At the Fab Academy, you will learn how to envision, prototype and document your ideas through many hours of hands-on experience with digital fabrication tools. We take a variety of code formats and turn them into physical objects.
The Fab Academy Diploma consists of a 5 month part-time student commitment, from January 21st to June 3rd 2015. The Fab Diploma is the result of the sum of Fab Academy Certificates. Progress towards the diploma is evaluated by a student’s acquired skills rather than time or credits.
The Fab Academy is a fast paced, hands-on learning experience where students plan and execute a new project each week. Each individual documents their progress for each project, resulting in a personal portfolio of technical accomplishments.
Students at the Fab Academy learn:
- how to use a Fab Lab’s digital fabrication tools for rapid prototyping
- Epilog Mini Lasercutter
- Roland MDX-20 Milling Machine
- 3D printer
- Roland CAMM-1 Servo GX-24 Desktop Vinyl Cutter
- electronics design and production by producing circuit boards using a variety of sensors and output devices.
- how to program AVR microcontrollers on the boards they have produced
- molding and casting
- 3D scanning and printing
How It Works
Each lab that participates in the Fab Academy program is part of a global Fab Lab / Fab Academy network.

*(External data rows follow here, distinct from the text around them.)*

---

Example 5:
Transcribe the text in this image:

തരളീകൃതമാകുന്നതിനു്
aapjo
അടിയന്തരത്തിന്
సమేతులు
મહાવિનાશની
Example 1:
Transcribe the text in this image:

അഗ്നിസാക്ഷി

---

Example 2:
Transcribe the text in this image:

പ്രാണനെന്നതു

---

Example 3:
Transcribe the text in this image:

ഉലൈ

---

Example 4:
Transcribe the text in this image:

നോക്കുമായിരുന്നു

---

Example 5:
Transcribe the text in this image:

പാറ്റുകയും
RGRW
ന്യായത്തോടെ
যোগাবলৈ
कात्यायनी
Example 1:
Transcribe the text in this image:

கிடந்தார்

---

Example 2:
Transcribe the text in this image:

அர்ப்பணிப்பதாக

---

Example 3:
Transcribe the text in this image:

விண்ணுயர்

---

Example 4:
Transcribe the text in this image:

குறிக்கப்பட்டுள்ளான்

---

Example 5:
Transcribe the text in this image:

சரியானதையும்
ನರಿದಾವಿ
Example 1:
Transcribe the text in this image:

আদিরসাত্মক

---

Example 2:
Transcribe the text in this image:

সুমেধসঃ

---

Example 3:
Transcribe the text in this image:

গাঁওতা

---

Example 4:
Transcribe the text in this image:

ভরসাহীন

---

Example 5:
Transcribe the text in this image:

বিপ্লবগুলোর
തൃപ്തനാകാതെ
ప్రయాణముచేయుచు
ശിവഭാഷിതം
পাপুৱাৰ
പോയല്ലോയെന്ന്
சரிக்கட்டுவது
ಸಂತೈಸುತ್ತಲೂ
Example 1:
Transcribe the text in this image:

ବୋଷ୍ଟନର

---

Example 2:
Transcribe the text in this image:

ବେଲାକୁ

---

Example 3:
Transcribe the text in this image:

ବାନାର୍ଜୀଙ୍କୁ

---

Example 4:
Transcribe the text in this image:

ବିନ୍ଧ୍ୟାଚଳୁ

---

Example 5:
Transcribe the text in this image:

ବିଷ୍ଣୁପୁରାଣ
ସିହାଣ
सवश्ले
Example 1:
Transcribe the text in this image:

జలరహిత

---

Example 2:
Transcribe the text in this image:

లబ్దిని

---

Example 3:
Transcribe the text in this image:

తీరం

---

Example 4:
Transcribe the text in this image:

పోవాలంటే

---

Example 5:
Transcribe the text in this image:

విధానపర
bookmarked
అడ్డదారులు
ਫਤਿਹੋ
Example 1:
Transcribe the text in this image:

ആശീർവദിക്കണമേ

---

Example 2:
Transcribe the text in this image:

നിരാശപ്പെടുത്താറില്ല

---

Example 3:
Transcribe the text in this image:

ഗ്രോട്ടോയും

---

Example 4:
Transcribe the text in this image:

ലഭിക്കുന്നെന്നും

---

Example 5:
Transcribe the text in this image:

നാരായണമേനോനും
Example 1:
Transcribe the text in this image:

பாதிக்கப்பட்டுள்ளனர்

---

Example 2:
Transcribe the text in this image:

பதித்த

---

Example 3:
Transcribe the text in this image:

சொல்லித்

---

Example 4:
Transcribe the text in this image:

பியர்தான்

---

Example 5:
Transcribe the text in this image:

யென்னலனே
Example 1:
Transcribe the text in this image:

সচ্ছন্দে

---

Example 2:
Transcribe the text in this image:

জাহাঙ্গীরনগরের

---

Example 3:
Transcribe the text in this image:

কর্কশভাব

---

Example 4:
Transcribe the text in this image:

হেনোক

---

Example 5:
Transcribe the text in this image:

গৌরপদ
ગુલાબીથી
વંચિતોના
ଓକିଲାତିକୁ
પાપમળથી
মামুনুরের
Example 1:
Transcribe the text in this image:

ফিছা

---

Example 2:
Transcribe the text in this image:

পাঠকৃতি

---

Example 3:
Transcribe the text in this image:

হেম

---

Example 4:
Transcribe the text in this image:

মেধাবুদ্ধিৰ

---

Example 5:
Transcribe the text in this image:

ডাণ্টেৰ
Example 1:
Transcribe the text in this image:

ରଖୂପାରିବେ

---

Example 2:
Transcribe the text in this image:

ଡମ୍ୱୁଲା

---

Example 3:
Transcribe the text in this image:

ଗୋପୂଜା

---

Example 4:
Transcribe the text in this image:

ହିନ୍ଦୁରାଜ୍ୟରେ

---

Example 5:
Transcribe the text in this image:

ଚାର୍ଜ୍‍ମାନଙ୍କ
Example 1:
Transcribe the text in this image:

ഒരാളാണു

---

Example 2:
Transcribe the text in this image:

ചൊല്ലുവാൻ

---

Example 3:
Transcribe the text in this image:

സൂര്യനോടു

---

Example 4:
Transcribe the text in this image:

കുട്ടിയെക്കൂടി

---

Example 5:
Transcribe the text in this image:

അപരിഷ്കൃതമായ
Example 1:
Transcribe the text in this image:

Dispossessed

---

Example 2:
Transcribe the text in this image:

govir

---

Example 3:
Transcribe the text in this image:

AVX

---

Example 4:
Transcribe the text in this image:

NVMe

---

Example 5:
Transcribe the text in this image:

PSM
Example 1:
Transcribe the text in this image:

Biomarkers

The local branches of the Fab Academy work with other participating Fab Labs and experts from around the wold via a distributed educational model where we pool our knowledge to provide a unique educational experience.

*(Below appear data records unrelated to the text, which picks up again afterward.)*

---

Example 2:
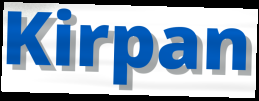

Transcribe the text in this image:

Kirpan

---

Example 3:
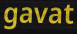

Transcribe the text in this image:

gavat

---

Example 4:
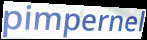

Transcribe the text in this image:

pimpernel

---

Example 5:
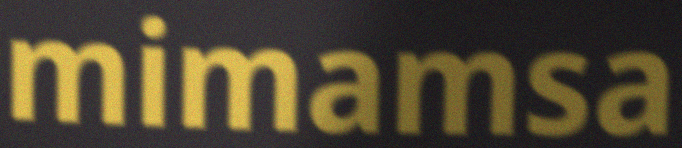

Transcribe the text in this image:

mimamsa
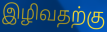
இழிவதற்கு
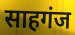
साहगंज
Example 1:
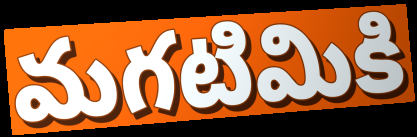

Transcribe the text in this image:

మగటిమికి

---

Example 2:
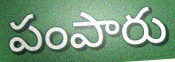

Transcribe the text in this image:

పంపారు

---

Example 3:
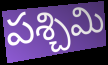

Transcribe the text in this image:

పశ్చిమి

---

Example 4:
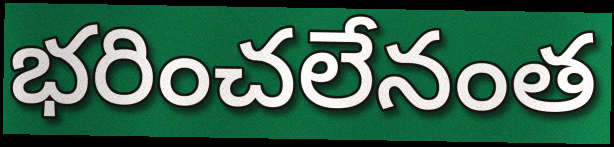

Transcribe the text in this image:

భరించలేనంత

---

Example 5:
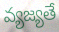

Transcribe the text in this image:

వ్యజ్యతే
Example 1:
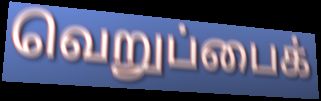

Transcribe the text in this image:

வெறுப்பைக்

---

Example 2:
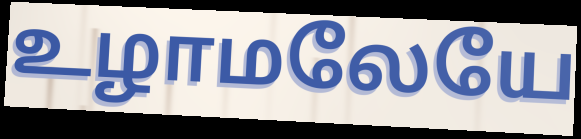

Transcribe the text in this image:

உழாமலேயே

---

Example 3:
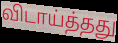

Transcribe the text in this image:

விடாய்த்தது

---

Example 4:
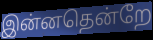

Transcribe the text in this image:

இன்னதென்றே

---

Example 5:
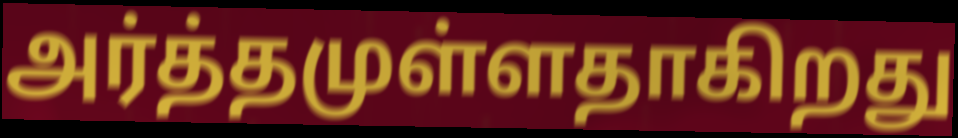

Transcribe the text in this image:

அர்த்தமுள்ளதாகிறது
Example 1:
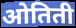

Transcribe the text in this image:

ओतिती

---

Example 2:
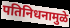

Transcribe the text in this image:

पतिनिधनामुळे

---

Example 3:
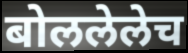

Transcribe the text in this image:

बोललेलेच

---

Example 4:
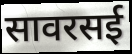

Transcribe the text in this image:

सावरसई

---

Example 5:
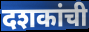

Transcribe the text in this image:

दशकांची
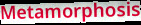
Metamorphosis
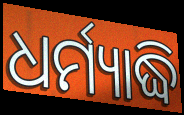
ଧର୍ମ୍ୟାଦ୍ଧି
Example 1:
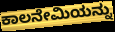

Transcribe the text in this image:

ಕಾಲನೇಮಿಯನ್ನು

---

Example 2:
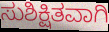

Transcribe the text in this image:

ಸುಶಿಕ್ಷಿತವಾಗಿ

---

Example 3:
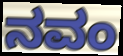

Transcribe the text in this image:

ನವಂ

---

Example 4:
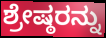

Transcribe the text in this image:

ಶ್ರೇಷ್ಠರನ್ನು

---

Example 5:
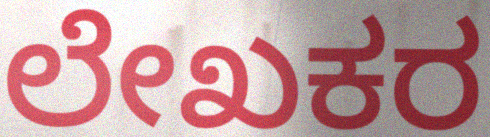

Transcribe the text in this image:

ಲೇಖಕರ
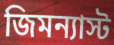
জিমন্যাস্ট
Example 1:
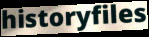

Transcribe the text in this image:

historyfiles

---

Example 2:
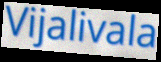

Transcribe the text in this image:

Vijalivala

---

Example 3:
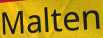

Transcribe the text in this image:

Malten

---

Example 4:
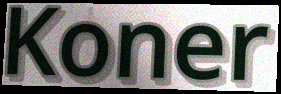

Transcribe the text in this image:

Koner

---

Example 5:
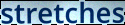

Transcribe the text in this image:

stretches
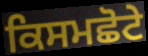
ਕਿਸਮਛੋਟੇ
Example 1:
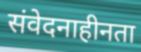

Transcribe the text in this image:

संवेदनाहीनता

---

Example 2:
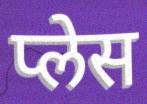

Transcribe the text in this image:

प्लेस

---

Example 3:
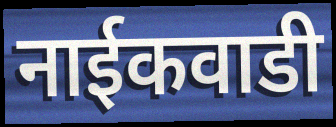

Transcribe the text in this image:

नाईकवाडी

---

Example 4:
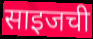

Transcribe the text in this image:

साइजची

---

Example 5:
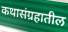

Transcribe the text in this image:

कथासंग्रहातील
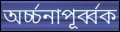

We view and participate in global lectures broadcast from MIT on Wednesdays at 9:00 am – 12:00 pm EST. The lectures are recorded and available to students throughout the semester. In addition to the lectures, there are between 2 or 3 lab days each week where students have access the digital fabrication equipment and personal help with projects. Each Fab Lab will establish the schedule for these Lab days.

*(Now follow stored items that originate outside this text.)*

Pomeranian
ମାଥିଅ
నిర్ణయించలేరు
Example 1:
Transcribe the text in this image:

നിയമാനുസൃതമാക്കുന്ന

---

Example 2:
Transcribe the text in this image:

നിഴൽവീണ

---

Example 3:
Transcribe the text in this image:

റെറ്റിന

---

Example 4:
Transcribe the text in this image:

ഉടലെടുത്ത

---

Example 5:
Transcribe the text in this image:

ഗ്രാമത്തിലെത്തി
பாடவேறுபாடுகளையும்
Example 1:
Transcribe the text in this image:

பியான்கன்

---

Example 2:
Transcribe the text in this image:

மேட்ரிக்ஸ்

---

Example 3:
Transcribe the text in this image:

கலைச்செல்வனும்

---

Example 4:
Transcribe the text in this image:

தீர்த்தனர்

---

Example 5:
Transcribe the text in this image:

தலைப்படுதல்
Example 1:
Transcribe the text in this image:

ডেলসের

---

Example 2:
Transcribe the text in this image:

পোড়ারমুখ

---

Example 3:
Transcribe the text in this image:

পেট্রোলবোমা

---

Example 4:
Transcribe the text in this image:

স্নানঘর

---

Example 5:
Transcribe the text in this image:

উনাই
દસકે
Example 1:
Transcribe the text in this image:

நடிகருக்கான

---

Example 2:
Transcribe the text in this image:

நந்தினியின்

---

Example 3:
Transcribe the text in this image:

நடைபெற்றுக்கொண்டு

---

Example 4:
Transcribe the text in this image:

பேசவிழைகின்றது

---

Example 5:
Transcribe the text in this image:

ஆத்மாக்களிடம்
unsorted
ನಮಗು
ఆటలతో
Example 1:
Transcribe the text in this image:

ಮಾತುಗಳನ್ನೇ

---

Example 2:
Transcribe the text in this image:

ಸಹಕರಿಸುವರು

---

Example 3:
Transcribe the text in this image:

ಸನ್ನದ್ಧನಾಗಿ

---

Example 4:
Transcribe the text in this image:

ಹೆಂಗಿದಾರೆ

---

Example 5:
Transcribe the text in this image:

The program requires a minimum of 30 hours per week.
Fab Academy faculty who are leaders in their respective fields provide global video lectures, supervise academic content, and guide research. Hands-on instruction in the labs is provided by instructors who supervise and evaluate Certificates, develop and disseminate instructional material, and assist with projects.
The Fab Academy is directed by Neil Gershenfeld, produced by Sherry Lassiter, coordinated by Tomas Diez and students are managed by Anna Kaziunas France.